This tutorial explores how to shade a realistic looking rose material using the Standard Surface shader. We will look at some subtle (but important) shading attributes that make up the rose shader, including translucency and sub-surface scattering and some modeling considerations to bear in mind when rendering single sided geometry.
The rose's Standard Surface shader has a Base Color, Specular and SSS maps connected to it. A slightly modified duplicate color map has also been connected to the sub-surface color attribute. The backlighting effect is achieved by enabling Thin Walled.
The animated gif below shows the effect that Diffuse (Base Color), Specular (with high Specular Roughness) and Subsurface (SSS) scattering have on the look of the rose. The scene is lit with a directional light pointing towards the camera, thereby creating the translucent backlighting effect and a Skydome light with a sky HDR map connected to it its color attribute.
SSS combined with Thin Walled can replicate the effect of a translucent object being lit from behind (bear in mind this effect is more suited to single sided objects). The images below show the difference when rendering the petal with increasing amounts of thickness. A fly model has been placed behind the petal and the directional light is pointing towards the camera for maximum effect.
It is generally recommended that Thin Walled only be used with thin objects (single sided geometry) as objects with thickness may render incorrectly. However, in this situation it works fine with thickness (ensure that the diffuse ray depth level is above 1).
Mesh width scale: 1 unit Mesh width scale: 10 units
A HDRI is connected to the Color attribute of a Skydome light. The HDRI used in this example has been downloaded from www.hdrlabs.com. A directional light has also been used to add more sunlight into the scene.
Scene lit with a directional light and a Sky shader with a HDR map
Lighting the scene from behind with a strong directional light has introduced some artifacts at the shadow terminator. The current algorithm enabled by shadow_terminator_fix works well for convex surfaces like a sphere, but it can't fix self-shadowing in concave regions. There are ways to workaround this.
Increasing the lights radius (in this case Angle because a directional light has been used for the sun) helps to reduce the effect of the shadow terminator (by softening the shadow). However, even when increasing the Angle to high amounts, the shadow terminator will still be apparent.
Shadow Angle 0 Shadow Angle 4
Another solution is to increase the number of Subdivision Iterations of the petal geometry. The artifacts will become smaller.
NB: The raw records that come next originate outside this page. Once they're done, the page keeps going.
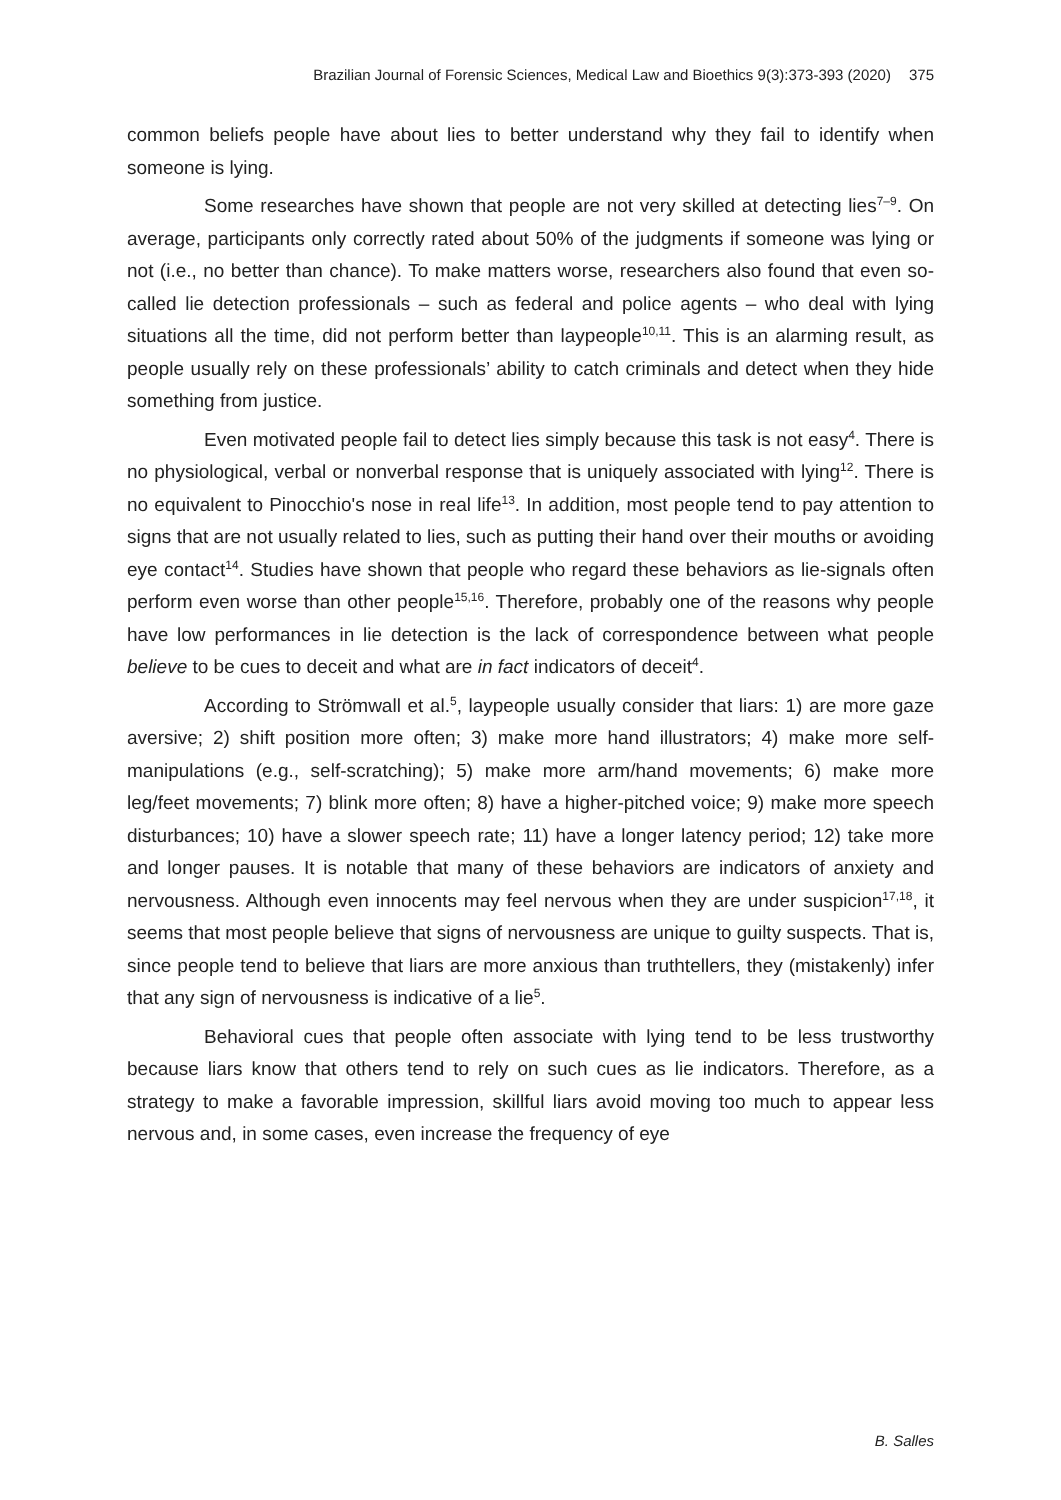Brazilian Journal of Forensic Sciences, Medical Law and Bioethics 9(3):373-393 (2020) 375
common beliefs people have about lies to better understand why they fail to identify when someone is lying.
Some researches have shown that people are not very skilled at detecting lies<sup>7–9</sup>. On average, participants only correctly rated about 50% of the judgments if someone was lying or not (i.e., no better than chance). To make matters worse, researchers also found that even so-called lie detection professionals – such as federal and police agents – who deal with lying situations all the time, did not perform better than laypeople<sup>10,11</sup>. This is an alarming result, as people usually rely on these professionals’ ability to catch criminals and detect when they hide something from justice.
Even motivated people fail to detect lies simply because this task is not easy<sup>4</sup>. There is no physiological, verbal or nonverbal response that is uniquely associated with lying<sup>12</sup>. There is no equivalent to Pinocchio's nose in real life<sup>13</sup>. In addition, most people tend to pay attention to signs that are not usually related to lies, such as putting their hand over their mouths or avoiding eye contact<sup>14</sup>. Studies have shown that people who regard these behaviors as lie-signals often perform even worse than other people<sup>15,16</sup>. Therefore, probably one of the reasons why people have low performances in lie detection is the lack of correspondence between what people believe to be cues to deceit and what are in fact indicators of deceit<sup>4</sup>.
According to Strömwall et al.<sup>5</sup>, laypeople usually consider that liars: 1) are more gaze aversive; 2) shift position more often; 3) make more hand illustrators; 4) make more self-manipulations (e.g., self-scratching); 5) make more arm/hand movements; 6) make more leg/feet movements; 7) blink more often; 8) have a higher-pitched voice; 9) make more speech disturbances; 10) have a slower speech rate; 11) have a longer latency period; 12) take more and longer pauses. It is notable that many of these behaviors are indicators of anxiety and nervousness. Although even innocents may feel nervous when they are under suspicion<sup>17,18</sup>, it seems that most people believe that signs of nervousness are unique to guilty suspects. That is, since people tend to believe that liars are more anxious than truthtellers, they (mistakenly) infer that any sign of nervousness is indicative of a lie<sup>5</sup>.
Behavioral cues that people often associate with lying tend to be less trustworthy because liars know that others tend to rely on such cues as lie indicators. Therefore, as a strategy to make a favorable impression, skillful liars avoid moving too much to appear less nervous and, in some cases, even increase the frequency of eye
B. Salles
No subdivision Subdivision Iterations 2
A better, more 'physically accurate' method is to add a small amount of thickness to the geometry by extruding the petals. The image on the left has petals that are only single sided. When rendered, the petals appear paper thin (more noticeable around the backscattered areas of the petals). The image on the right shows the results when the petals have extruded depth. The petals now appear to have some thickness when rendered.
Single sided (mesh has no thickness).
Mesh has extruded thickness.
Indirect Diffuse Ray Depth
Increasing the Indirect Diffuse ray depth value will add more bounced light into the scene. The rose appears much brighter after increasing the ray depth to 3. Be cautious when increasing the Indirect Diffuse ray depth value because SSS is sensitive to the Indirect Diffuse ray depth value. When you have many overlapping or enclosed surfaces (such as a rose) you will notice a visible effect when increasing the Indirect Diffuse ray bounces to 2 or more.
Lowering the sub-surface scattering value will help to compensate for this increased brightness.
Diffuse ray depth 1 Diffuse ray depth 3
That concludes this tutorial on how to shade a rose. The techniques covered here can also be applied to other translucent materials such as skin, paper and wax.